Es decir, los números no mienten en que portugués y argentino han sido igual de ganadores, pero quienes los hayamos visto jugar sabremos que sencillamente no hay punto de comparación y que si alguien puede aspirar a la calidad de Messi, ese no va a ser Cristiano Ronaldo. Él mismo lo sabe y por eso el miércoles en Luzhinikí todo el mundo coreaba el nombre de Messi cada vez que Cristiano tocaba el balón, solo por montársela. Eso lo enzorraba, pero al mismo tiempo lo motivaba porque el desprecio del mundo es su gasolina. Por dentro debe estar convencido de que no hay ni ha habido nadie como él y que entre más lo ataquen más cosas ganará.

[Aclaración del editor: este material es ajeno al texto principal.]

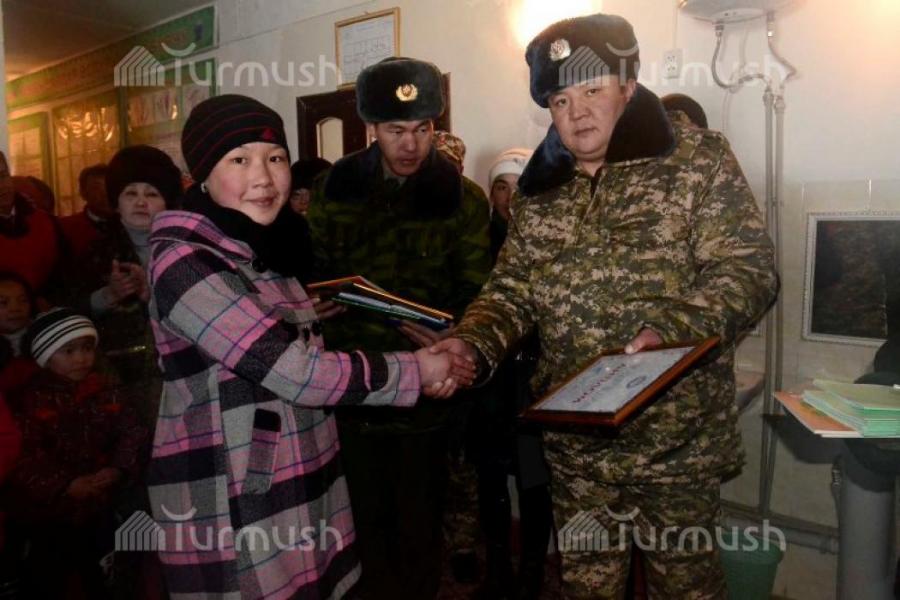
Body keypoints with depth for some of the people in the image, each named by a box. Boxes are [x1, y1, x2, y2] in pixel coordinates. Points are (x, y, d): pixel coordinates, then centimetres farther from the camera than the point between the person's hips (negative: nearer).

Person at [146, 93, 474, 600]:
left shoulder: (264, 251, 8)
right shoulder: (184, 262, -18)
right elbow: (291, 371, -26)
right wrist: (415, 372, -15)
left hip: (305, 492, 7)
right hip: (231, 511, -7)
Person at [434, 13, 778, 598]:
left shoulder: (698, 159, -5)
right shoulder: (541, 188, 7)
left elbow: (749, 268, -11)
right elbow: (513, 289, 8)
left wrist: (674, 331, -29)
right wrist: (472, 342, -11)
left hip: (677, 437, -3)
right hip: (575, 441, 4)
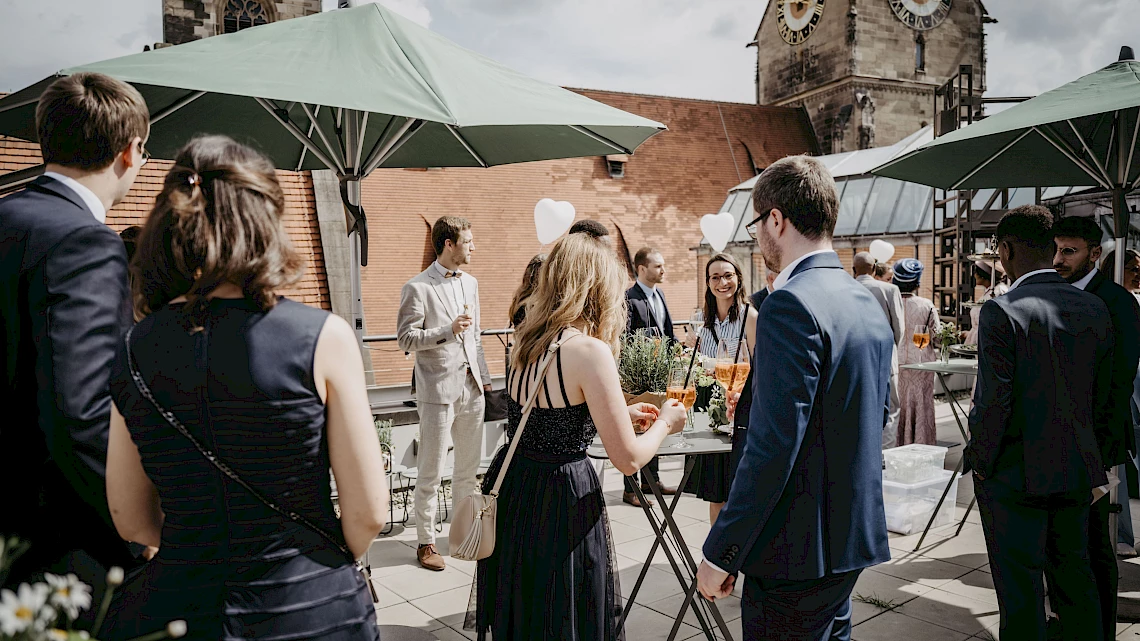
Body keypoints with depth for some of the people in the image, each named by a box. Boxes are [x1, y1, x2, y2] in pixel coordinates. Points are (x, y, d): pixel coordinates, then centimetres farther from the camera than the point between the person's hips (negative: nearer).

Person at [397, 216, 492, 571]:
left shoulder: (470, 283, 12)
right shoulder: (417, 287, -10)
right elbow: (406, 339, -11)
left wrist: (485, 378, 16)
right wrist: (449, 330, -22)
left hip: (471, 388, 7)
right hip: (438, 391, -6)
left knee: (469, 468, 15)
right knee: (430, 473, 3)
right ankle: (426, 543, 16)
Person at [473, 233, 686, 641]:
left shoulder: (528, 340, 4)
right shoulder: (589, 351, -20)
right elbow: (628, 459, -16)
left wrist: (620, 412, 27)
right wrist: (665, 423, 3)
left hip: (510, 488, 8)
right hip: (559, 503, -7)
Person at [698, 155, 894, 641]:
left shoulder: (791, 304, -21)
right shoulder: (868, 303, 9)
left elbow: (774, 445, -24)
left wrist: (721, 552, -17)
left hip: (798, 547, -9)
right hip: (853, 534, 9)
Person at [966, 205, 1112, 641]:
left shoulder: (1002, 311, -19)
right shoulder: (1095, 309, 2)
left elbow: (995, 401, -20)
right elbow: (1104, 396, 8)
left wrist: (980, 463, -8)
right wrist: (1084, 448, 19)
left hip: (1016, 474, -6)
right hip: (1077, 473, 6)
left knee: (1019, 588, 6)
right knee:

Luego del juego, en la rueda de prensa, un mundo de periodistas lo esperábamos. Él llegó, se sentó, respondió dos preguntas, ambas hechas por personal de la Fifa que estaba en la sala, y se fue sin habernos dado el chance de preguntar. Todos quedamos atónitos. La presencia de los entrenadores de Portugal y Marruecos era meramente circunstancial, todos habíamos ido por Cristiano porque, así nos guste más Messi, el del Madrid es un fuera de serie que quedará para siempre en los libros de historia. Por detalles como ese y por creer y autonombrarse como el mejor es que muchos no lo quieren. Yo me metería en ese grupo, pero si te gusta el fútbol tiene que gustarte Cristiano Ronaldo así esté inflado. Y lo está porque es un gran delantero con registros goleadores de la época donde las defensas jugaban con dos, pero al que si sacas del área no te produce nada, y aun así le basta con aparecer cuando se necesita para ser la gran figura. 

Ese día no solo no nos habló, sino que no estaba permitido tomarle fotos. Yo logré sacarle esta de contrabando, de ahí lo tapado que sale, se las regalo. Resulta sobrecogedor estar cerca de un crack, así me guste más Messi.